(Collection entries)
----------
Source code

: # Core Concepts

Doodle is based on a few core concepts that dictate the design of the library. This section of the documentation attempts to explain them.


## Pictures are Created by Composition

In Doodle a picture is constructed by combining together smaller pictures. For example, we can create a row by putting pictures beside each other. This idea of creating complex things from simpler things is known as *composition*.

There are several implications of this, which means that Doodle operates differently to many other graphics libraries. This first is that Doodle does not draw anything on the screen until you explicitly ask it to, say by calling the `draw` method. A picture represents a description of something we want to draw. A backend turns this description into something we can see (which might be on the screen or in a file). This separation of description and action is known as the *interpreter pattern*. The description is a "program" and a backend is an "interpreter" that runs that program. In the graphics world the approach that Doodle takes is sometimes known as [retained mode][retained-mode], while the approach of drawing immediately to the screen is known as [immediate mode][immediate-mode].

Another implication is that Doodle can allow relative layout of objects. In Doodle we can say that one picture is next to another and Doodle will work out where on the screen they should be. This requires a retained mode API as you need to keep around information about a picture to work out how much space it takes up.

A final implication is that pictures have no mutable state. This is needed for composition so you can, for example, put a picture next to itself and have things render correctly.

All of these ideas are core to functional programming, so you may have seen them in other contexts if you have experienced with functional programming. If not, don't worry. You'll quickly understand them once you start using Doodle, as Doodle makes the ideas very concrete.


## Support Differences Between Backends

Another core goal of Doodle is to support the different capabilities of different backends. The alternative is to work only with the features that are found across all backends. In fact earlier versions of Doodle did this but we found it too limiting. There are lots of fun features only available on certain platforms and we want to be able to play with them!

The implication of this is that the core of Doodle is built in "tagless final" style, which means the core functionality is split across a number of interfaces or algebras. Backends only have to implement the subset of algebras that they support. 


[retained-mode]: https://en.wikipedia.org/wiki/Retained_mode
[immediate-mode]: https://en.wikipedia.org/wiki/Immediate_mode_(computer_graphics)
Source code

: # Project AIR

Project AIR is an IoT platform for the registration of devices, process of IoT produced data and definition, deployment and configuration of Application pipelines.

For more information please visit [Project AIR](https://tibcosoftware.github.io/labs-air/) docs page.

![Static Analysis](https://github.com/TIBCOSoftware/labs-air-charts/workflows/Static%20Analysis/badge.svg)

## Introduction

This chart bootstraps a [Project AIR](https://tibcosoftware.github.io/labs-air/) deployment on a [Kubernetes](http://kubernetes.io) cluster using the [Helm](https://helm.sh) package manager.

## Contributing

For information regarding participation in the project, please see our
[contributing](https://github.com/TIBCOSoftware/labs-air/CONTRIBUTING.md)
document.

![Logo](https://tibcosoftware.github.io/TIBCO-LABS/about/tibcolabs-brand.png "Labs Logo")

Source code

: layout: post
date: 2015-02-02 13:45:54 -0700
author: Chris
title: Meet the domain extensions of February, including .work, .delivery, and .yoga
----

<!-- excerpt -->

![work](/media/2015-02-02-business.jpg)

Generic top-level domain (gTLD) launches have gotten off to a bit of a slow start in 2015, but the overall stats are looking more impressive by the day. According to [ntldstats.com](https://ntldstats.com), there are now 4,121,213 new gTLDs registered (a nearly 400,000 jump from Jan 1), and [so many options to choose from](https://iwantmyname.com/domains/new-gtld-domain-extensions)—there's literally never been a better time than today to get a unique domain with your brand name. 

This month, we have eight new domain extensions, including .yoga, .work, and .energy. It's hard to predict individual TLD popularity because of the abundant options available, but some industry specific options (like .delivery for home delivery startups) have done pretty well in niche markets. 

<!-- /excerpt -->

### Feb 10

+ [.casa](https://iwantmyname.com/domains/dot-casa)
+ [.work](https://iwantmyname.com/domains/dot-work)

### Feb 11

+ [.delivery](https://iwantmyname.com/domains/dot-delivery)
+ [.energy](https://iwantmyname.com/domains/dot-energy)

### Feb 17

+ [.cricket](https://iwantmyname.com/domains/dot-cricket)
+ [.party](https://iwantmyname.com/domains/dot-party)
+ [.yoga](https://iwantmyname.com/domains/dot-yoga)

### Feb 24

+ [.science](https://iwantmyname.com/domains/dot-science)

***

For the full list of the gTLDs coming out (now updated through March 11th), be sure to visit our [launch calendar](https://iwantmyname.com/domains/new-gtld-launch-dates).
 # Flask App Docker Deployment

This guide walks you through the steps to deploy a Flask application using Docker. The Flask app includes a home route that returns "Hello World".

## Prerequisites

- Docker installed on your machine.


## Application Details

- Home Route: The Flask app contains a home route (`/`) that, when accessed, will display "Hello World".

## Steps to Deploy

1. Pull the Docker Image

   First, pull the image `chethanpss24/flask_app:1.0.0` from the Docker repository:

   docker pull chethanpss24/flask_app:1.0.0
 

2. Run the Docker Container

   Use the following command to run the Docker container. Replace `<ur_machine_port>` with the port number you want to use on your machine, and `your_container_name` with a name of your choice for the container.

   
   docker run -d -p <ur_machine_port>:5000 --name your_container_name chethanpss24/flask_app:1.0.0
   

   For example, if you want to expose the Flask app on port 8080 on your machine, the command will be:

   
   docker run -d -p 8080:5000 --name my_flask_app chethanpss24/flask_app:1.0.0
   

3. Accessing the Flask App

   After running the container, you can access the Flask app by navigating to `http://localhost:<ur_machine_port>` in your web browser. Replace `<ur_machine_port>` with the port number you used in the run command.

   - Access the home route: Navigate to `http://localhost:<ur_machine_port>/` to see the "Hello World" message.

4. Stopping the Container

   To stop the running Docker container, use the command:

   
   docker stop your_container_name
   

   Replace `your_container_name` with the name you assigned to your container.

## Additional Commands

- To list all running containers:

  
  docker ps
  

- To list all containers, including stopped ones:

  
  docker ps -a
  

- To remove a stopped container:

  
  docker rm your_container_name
----------
WORK REQUEST
Output every line of the material above verbatim, from start to finish.

RESULT OF THIS EXERCISE
Source code

: # Core Concepts

Doodle is based on a few core concepts that dictate the design of the library. This section of the documentation attempts to explain them.


## Pictures are Created by Composition

In Doodle a picture is constructed by combining together smaller pictures. For example, we can create a row by putting pictures beside each other. This idea of creating complex things from simpler things is known as *composition*.

There are several implications of this, which means that Doodle operates differently to many other graphics libraries. This first is that Doodle does not draw anything on the screen until you explicitly ask it to, say by calling the `draw` method. A picture represents a description of something we want to draw. A backend turns this description into something we can see (which might be on the screen or in a file). This separation of description and action is known as the *interpreter pattern*. The description is a "program" and a backend is an "interpreter" that runs that program. In the graphics world the approach that Doodle takes is sometimes known as [retained mode][retained-mode], while the approach of drawing immediately to the screen is known as [immediate mode][immediate-mode].

Another implication is that Doodle can allow relative layout of objects. In Doodle we can say that one picture is next to another and Doodle will work out where on the screen they should be. This requires a retained mode API as you need to keep around information about a picture to work out how much space it takes up.

A final implication is that pictures have no mutable state. This is needed for composition so you can, for example, put a picture next to itself and have things render correctly.

All of these ideas are core to functional programming, so you may have seen them in other contexts if you have experienced with functional programming. If not, don't worry. You'll quickly understand them once you start using Doodle, as Doodle makes the ideas very concrete.


## Support Differences Between Backends

Another core goal of Doodle is to support the different capabilities of different backends. The alternative is to work only with the features that are found across all backends. In fact earlier versions of Doodle did this but we found it too limiting. There are lots of fun features only available on certain platforms and we want to be able to play with them!

The implication of this is that the core of Doodle is built in "tagless final" style, which means the core functionality is split across a number of interfaces or algebras. Backends only have to implement the subset of algebras that they support. 


[retained-mode]: https://en.wikipedia.org/wiki/Retained_mode
[immediate-mode]: https://en.wikipedia.org/wiki/Immediate_mode_(computer_graphics)
Source code

: # Project AIR

Project AIR is an IoT platform for the registration of devices, process of IoT produced data and definition, deployment and configuration of Application pipelines.

For more information please visit [Project AIR](https://tibcosoftware.github.io/labs-air/) docs page.

![Static Analysis](https://github.com/TIBCOSoftware/labs-air-charts/workflows/Static%20Analysis/badge.svg)

## Introduction

This chart bootstraps a [Project AIR](https://tibcosoftware.github.io/labs-air/) deployment on a [Kubernetes](http://kubernetes.io) cluster using the [Helm](https://helm.sh) package manager.

## Contributing

For information regarding participation in the project, please see our
[contributing](https://github.com/TIBCOSoftware/labs-air/CONTRIBUTING.md)
document.

![Logo](https://tibcosoftware.github.io/TIBCO-LABS/about/tibcolabs-brand.png "Labs Logo")

Source code

: layout: post
date: 2015-02-02 13:45:54 -0700
author: Chris
title: Meet the domain extensions of February, including .work, .delivery, and .yoga
----

<!-- excerpt -->

![work](/media/2015-02-02-business.jpg)

Generic top-level domain (gTLD) launches have gotten off to a bit of a slow start in 2015, but the overall stats are looking more impressive by the day. According to [ntldstats.com](https://ntldstats.com), there are now 4,121,213 new gTLDs registered (a nearly 400,000 jump from Jan 1), and [so many options to choose from](https://iwantmyname.com/domains/new-gtld-domain-extensions)—there's literally never been a better time than today to get a unique domain with your brand name. 

This month, we have eight new domain extensions, including .yoga, .work, and .energy. It's hard to predict individual TLD popularity because of the abundant options available, but some industry specific options (like .delivery for home delivery startups) have done pretty well in niche markets. 

<!-- /excerpt -->

### Feb 10

+ [.casa](https://iwantmyname.com/domains/dot-casa)
+ [.work](https://iwantmyname.com/domains/dot-work)

### Feb 11

+ [.delivery](https://iwantmyname.com/domains/dot-delivery)
+ [.energy](https://iwantmyname.com/domains/dot-energy)

### Feb 17

+ [.cricket](https://iwantmyname.com/domains/dot-cricket)
+ [.party](https://iwantmyname.com/domains/dot-party)
+ [.yoga](https://iwantmyname.com/domains/dot-yoga)

### Feb 24

+ [.science](https://iwantmyname.com/domains/dot-science)

***

For the full list of the gTLDs coming out (now updated through March 11th), be sure to visit our [launch calendar](https://iwantmyname.com/domains/new-gtld-launch-dates).
 # Flask App Docker Deployment

This guide walks you through the steps to deploy a Flask application using Docker. The Flask app includes a home route that returns "Hello World".

## Prerequisites

- Docker installed on your machine.


## Application Details

- Home Route: The Flask app contains a home route (`/`) that, when accessed, will display "Hello World".

## Steps to Deploy

1. Pull the Docker Image

   First, pull the image `chethanpss24/flask_app:1.0.0` from the Docker repository:

   docker pull chethanpss24/flask_app:1.0.0
 

2. Run the Docker Container

   Use the following command to run the Docker container. Replace `<ur_machine_port>` with the port number you want to use on your machine, and `your_container_name` with a name of your choice for the container.

   
   docker run -d -p <ur_machine_port>:5000 --name your_container_name chethanpss24/flask_app:1.0.0
   

   For example, if you want to expose the Flask app on port 8080 on your machine, the command will be:

   
   docker run -d -p 8080:5000 --name my_flask_app chethanpss24/flask_app:1.0.0
   

3. Accessing the Flask App

   After running the container, you can access the Flask app by navigating to `http://localhost:<ur_machine_port>` in your web browser. Replace `<ur_machine_port>` with the port number you used in the run command.

   - Access the home route: Navigate to `http://localhost:<ur_machine_port>/` to see the "Hello World" message.

4. Stopping the Container

   To stop the running Docker container, use the command:

   
   docker stop your_container_name
   

   Replace `your_container_name` with the name you assigned to your container.

## Additional Commands

- To list all running containers:

  
  docker ps
  

- To list all containers, including stopped ones:

  
  docker ps -a
  

- To remove a stopped container:

  
  docker rm your_container_name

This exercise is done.